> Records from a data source
---+---
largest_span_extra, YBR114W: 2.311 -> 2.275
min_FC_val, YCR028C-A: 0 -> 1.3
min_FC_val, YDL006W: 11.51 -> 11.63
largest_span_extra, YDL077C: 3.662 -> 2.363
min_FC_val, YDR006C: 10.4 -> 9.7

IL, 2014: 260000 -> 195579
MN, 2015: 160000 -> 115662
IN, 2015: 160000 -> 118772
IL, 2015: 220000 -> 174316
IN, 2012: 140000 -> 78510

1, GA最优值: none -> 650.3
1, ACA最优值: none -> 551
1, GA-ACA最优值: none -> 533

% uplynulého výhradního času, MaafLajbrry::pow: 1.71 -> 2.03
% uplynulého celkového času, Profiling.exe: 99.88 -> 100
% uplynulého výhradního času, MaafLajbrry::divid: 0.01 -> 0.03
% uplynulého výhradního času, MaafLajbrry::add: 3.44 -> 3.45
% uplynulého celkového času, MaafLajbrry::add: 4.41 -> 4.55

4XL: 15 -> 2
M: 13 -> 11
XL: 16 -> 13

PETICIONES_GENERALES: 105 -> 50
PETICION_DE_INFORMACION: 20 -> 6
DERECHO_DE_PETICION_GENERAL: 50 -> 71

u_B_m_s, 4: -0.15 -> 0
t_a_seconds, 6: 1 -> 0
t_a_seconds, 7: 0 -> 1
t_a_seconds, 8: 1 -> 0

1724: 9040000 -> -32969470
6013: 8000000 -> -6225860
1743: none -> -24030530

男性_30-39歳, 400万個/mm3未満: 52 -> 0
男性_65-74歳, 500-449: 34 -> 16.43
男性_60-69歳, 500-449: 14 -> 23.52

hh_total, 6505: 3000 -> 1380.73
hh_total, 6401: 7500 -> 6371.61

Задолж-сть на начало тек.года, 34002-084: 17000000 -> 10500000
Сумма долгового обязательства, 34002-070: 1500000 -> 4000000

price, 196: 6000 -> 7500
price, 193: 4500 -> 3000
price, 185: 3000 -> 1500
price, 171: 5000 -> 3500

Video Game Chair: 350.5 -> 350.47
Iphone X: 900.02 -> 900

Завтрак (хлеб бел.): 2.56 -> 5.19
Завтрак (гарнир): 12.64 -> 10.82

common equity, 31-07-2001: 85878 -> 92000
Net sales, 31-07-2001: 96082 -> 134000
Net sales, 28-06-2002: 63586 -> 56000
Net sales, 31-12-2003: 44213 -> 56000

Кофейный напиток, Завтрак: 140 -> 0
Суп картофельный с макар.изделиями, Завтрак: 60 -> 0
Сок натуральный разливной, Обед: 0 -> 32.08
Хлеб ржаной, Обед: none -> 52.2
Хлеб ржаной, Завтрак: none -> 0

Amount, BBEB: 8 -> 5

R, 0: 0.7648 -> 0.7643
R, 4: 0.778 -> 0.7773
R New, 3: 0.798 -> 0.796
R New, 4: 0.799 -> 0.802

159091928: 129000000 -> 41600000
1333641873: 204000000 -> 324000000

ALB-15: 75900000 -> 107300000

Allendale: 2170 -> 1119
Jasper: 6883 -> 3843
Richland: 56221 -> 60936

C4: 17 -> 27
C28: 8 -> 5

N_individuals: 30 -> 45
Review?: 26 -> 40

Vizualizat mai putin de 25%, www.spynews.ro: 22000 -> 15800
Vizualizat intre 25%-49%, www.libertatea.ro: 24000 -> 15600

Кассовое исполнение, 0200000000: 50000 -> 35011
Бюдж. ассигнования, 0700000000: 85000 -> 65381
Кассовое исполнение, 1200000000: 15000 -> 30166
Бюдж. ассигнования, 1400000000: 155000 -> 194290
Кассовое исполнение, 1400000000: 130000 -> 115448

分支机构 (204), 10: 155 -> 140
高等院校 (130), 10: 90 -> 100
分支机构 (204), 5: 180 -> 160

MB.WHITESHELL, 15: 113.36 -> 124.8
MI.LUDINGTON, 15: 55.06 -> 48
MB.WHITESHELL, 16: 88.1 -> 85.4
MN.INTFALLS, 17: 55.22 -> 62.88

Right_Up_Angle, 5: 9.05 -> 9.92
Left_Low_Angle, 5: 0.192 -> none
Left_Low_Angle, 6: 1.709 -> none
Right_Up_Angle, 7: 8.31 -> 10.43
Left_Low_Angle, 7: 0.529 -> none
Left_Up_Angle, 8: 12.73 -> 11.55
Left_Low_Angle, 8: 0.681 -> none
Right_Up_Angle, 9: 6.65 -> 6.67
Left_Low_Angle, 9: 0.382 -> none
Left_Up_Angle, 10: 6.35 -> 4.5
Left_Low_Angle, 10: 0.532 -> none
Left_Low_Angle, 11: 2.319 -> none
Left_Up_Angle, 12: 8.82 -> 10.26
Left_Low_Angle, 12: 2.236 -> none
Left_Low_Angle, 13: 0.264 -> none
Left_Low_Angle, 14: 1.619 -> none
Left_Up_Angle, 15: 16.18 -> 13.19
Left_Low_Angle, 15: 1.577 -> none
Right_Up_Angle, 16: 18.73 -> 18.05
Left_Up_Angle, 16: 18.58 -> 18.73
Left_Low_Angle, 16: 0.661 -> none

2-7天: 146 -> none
---+---
> Exercise brief
The result is a copy of every line above where the word "Бюдж" shows up.

> Exercise result
Бюдж. ассигнования, 0700000000: 85000 -> 65381
Бюдж. ассигнования, 1400000000: 155000 -> 194290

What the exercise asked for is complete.